On unbounded solutions of ergodic problems for non-local Hamilton-Jacobi equations

TL;DR

This paper investigates the existence of unbounded solutions to a non-local Hamilton-Jacobi ergodic problem, revealing a threshold growth condition for the data function and identifying a critical ergodic constant that determines solution existence.

Contribution

It introduces a novel threshold growth criterion for solutions and characterizes the critical ergodic constant in non-local Hamilton-Jacobi equations, unlike the local case.

Findings

Existence of a threshold growth for the function f that separates solution existence and non-existence.

Existence of a critical ergodic constant λ* with unique solutions for λ ≤ λ*.

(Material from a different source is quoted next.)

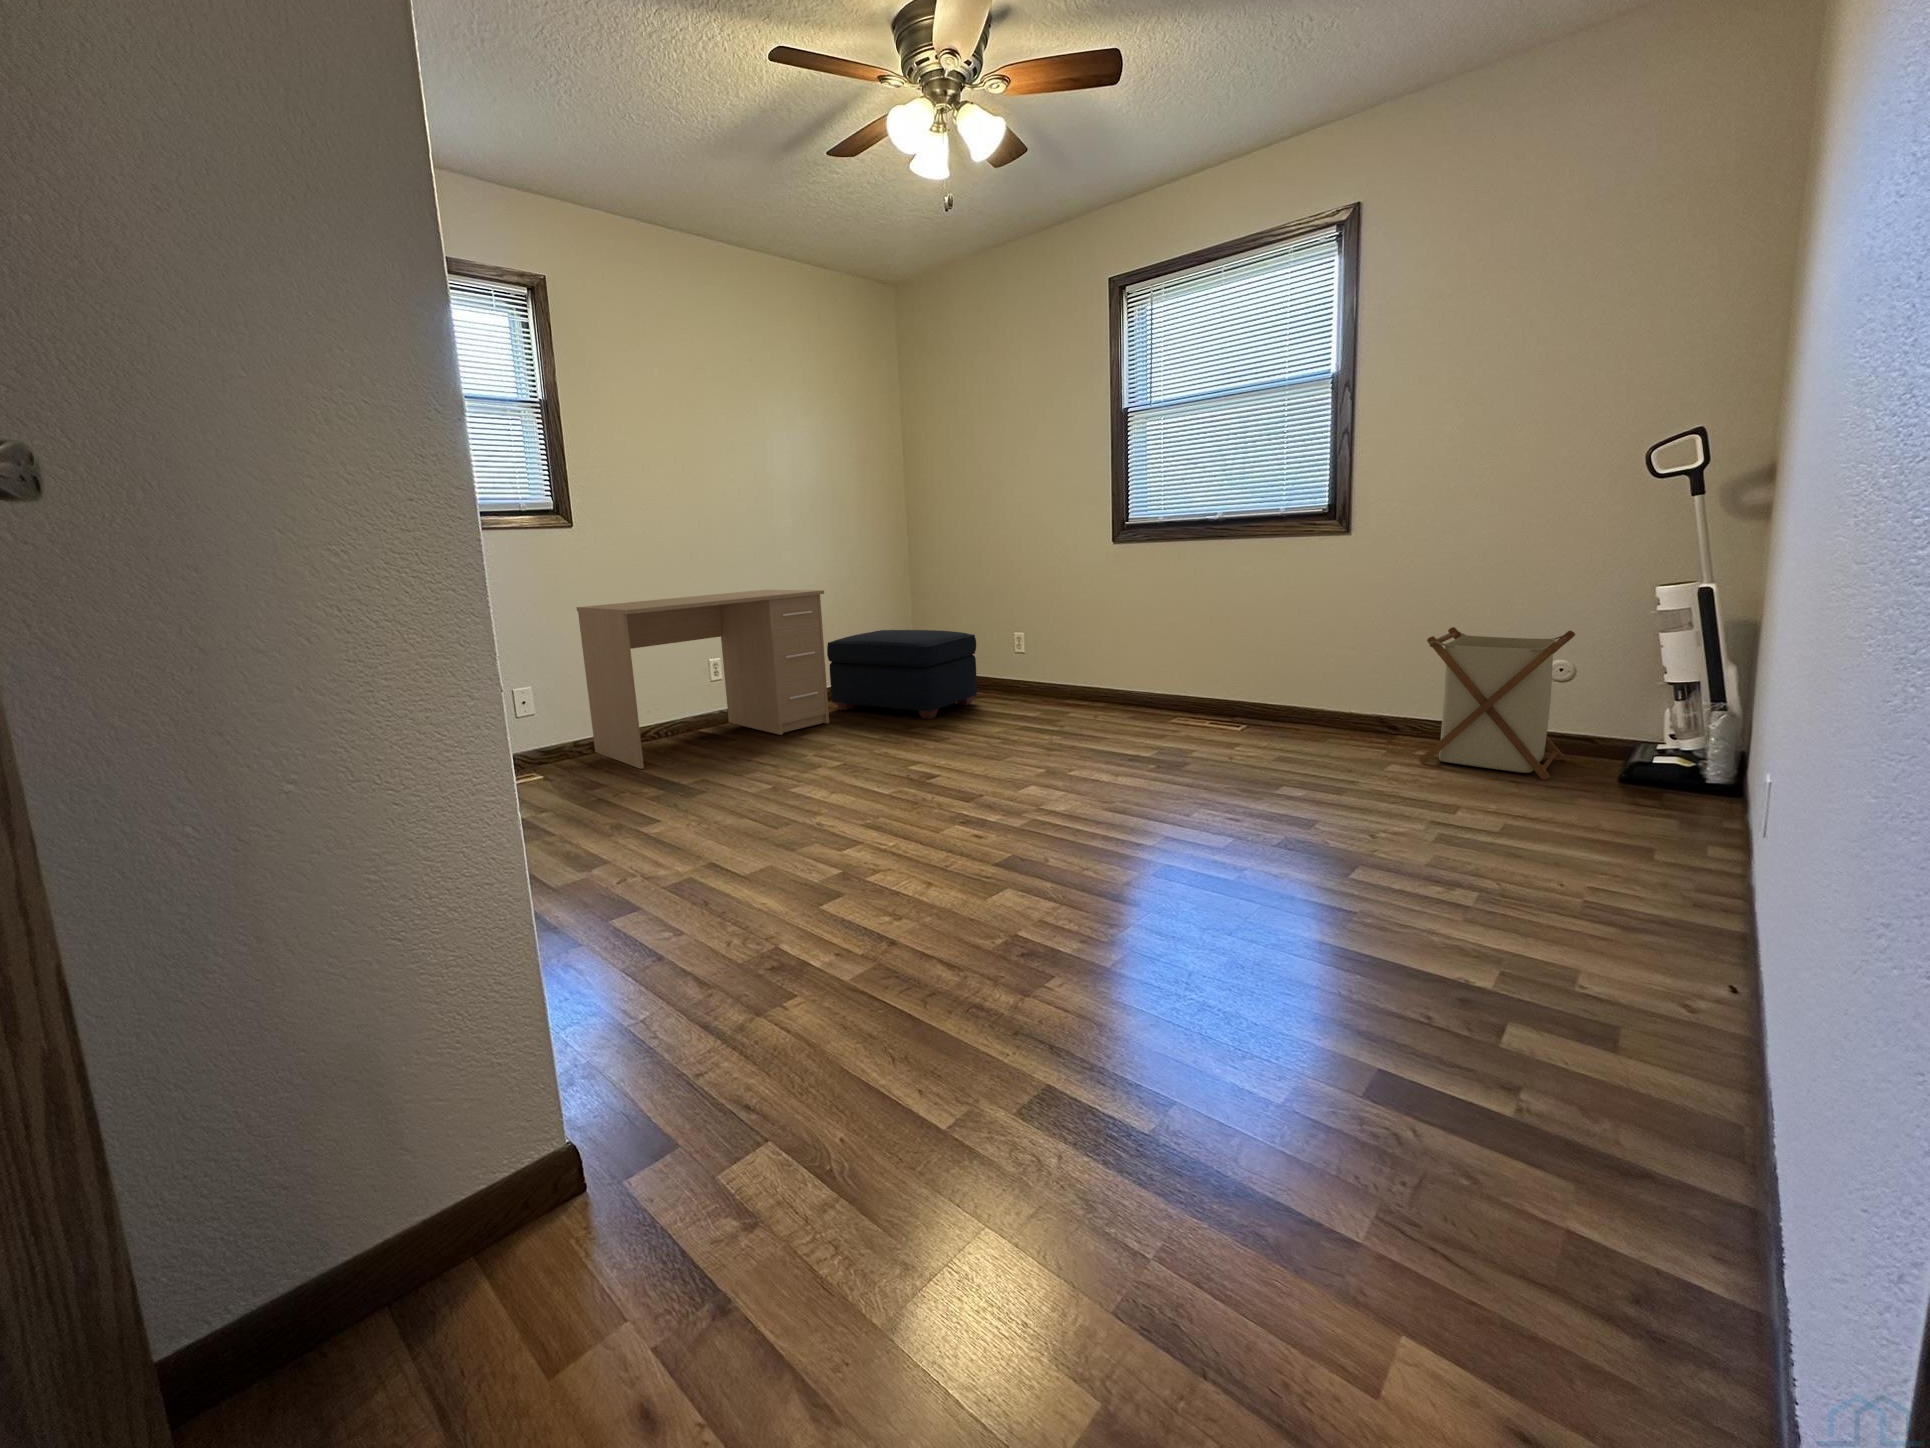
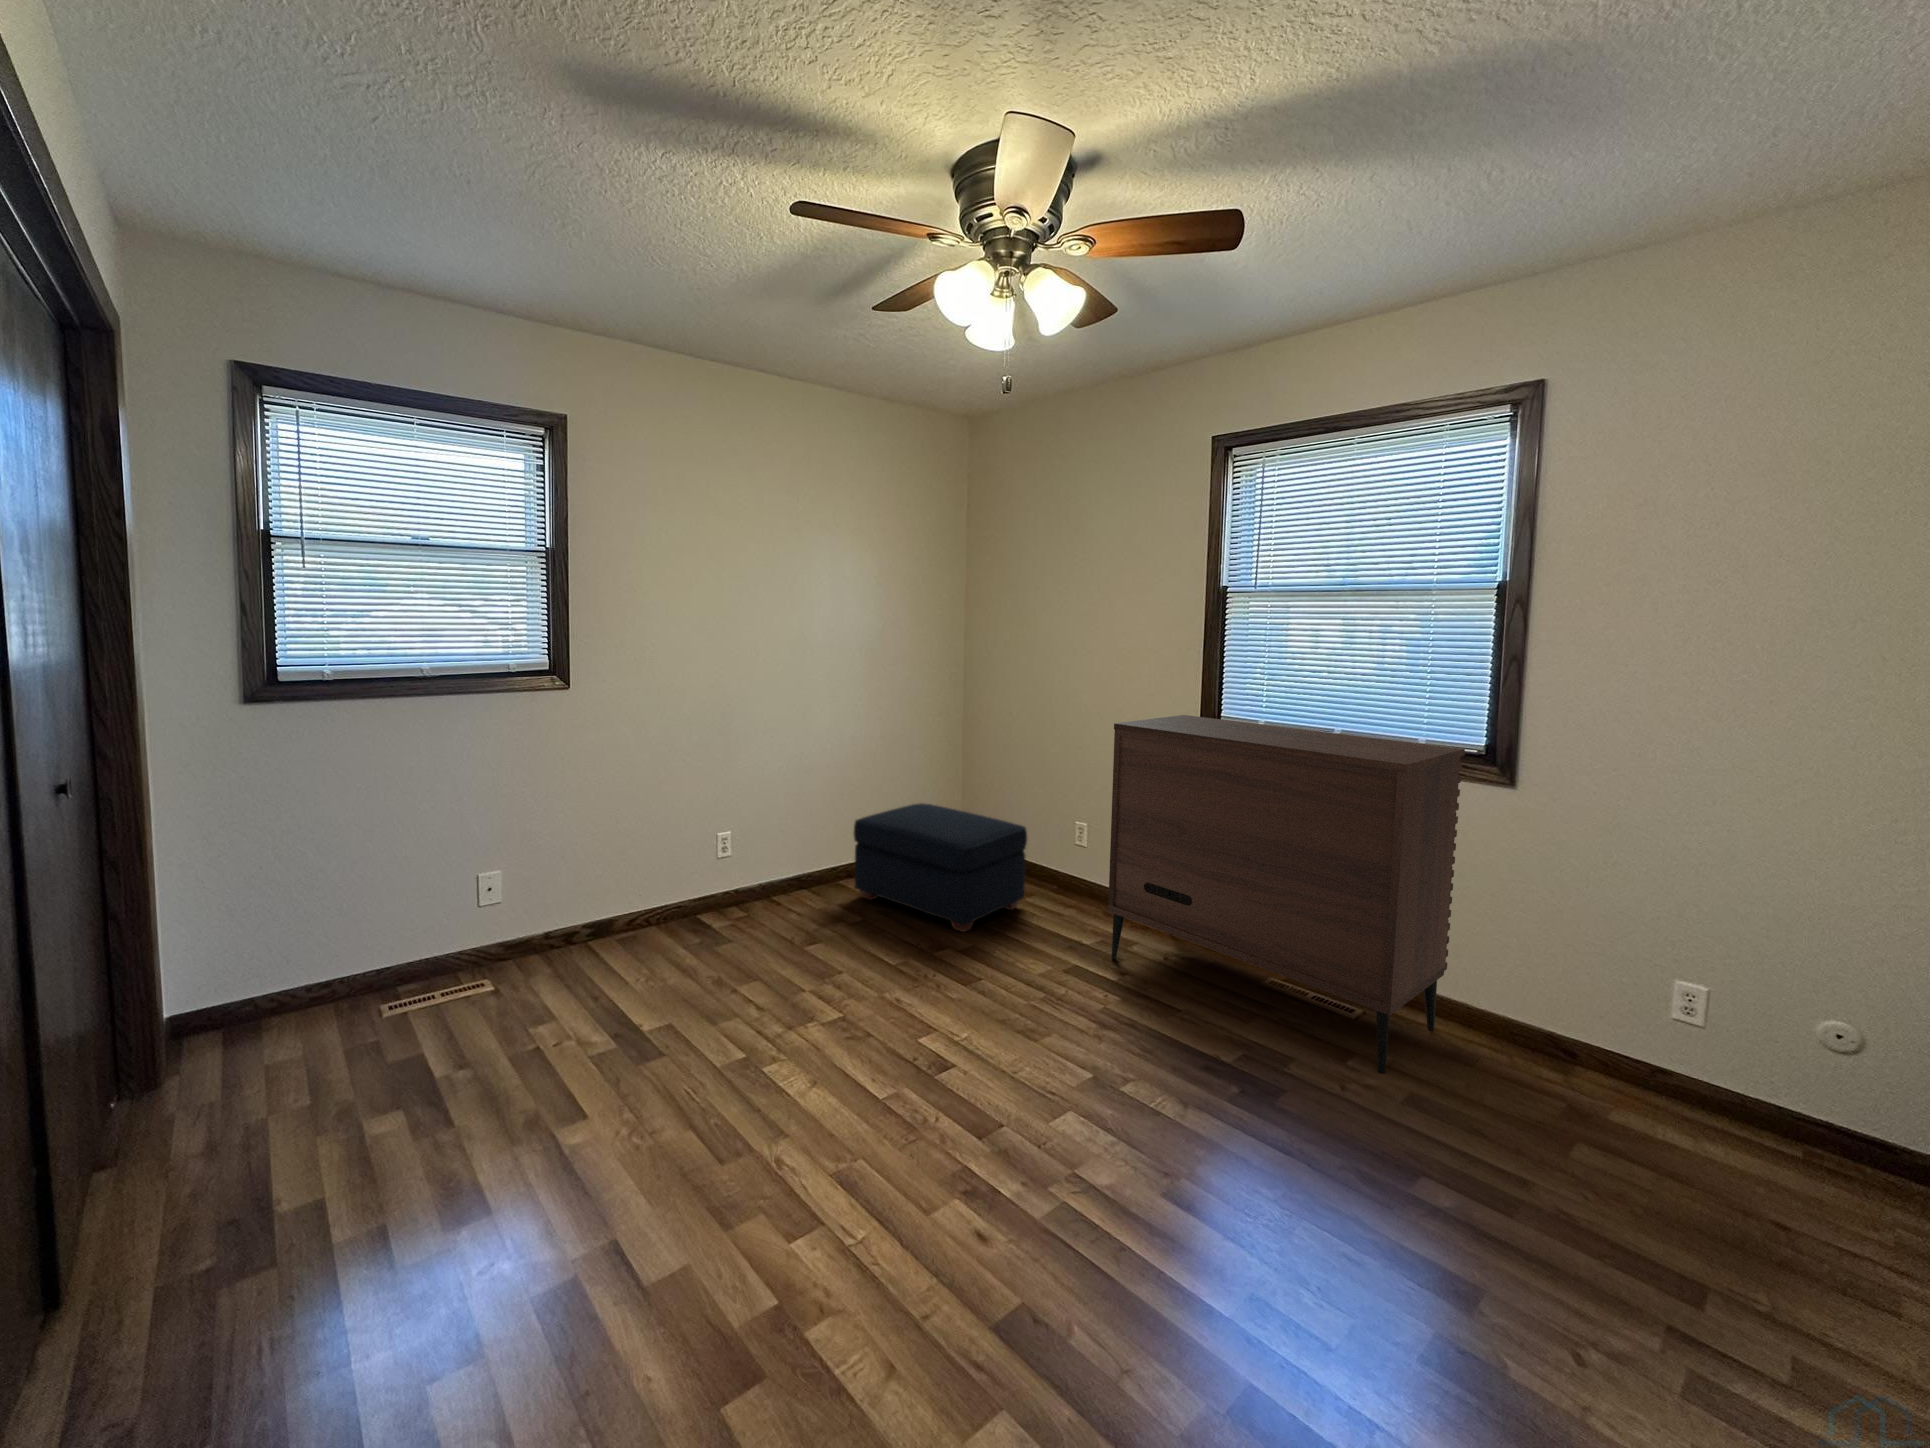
dresser: none [1044,509,1313,751] -> present [1108,715,1465,1073]
desk: present [576,590,829,770] -> none [564,754,850,990]
laundry basket: present [1419,627,1575,780] -> none [1625,945,1875,1231]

Solutions are unique up to an additive constant and only bounded from below.

Abstract

We study an ergodic problem associated to a non-local Hamilton-Jacobi equation defined on the whole space $\lambda-\mathcal{L}[u](x)+|Du(x)|^m=f(x)$ and determine whether (unbounded) solutions exist or not. We prove that there is a threshold growth of the function $f$, that separates existence and non-existence of solutions, a {phenomenon} that does not appear in the local version of the problem. Moreover, we show that there exists a critical ergodic constant, $\lambda_*$, such that the ergodic problem has solutions for $\lambda\leq \lambda_*$ and such that the only solution bounded from below, which is unique up to an additive constant, is the one associated to $\lambda_*$.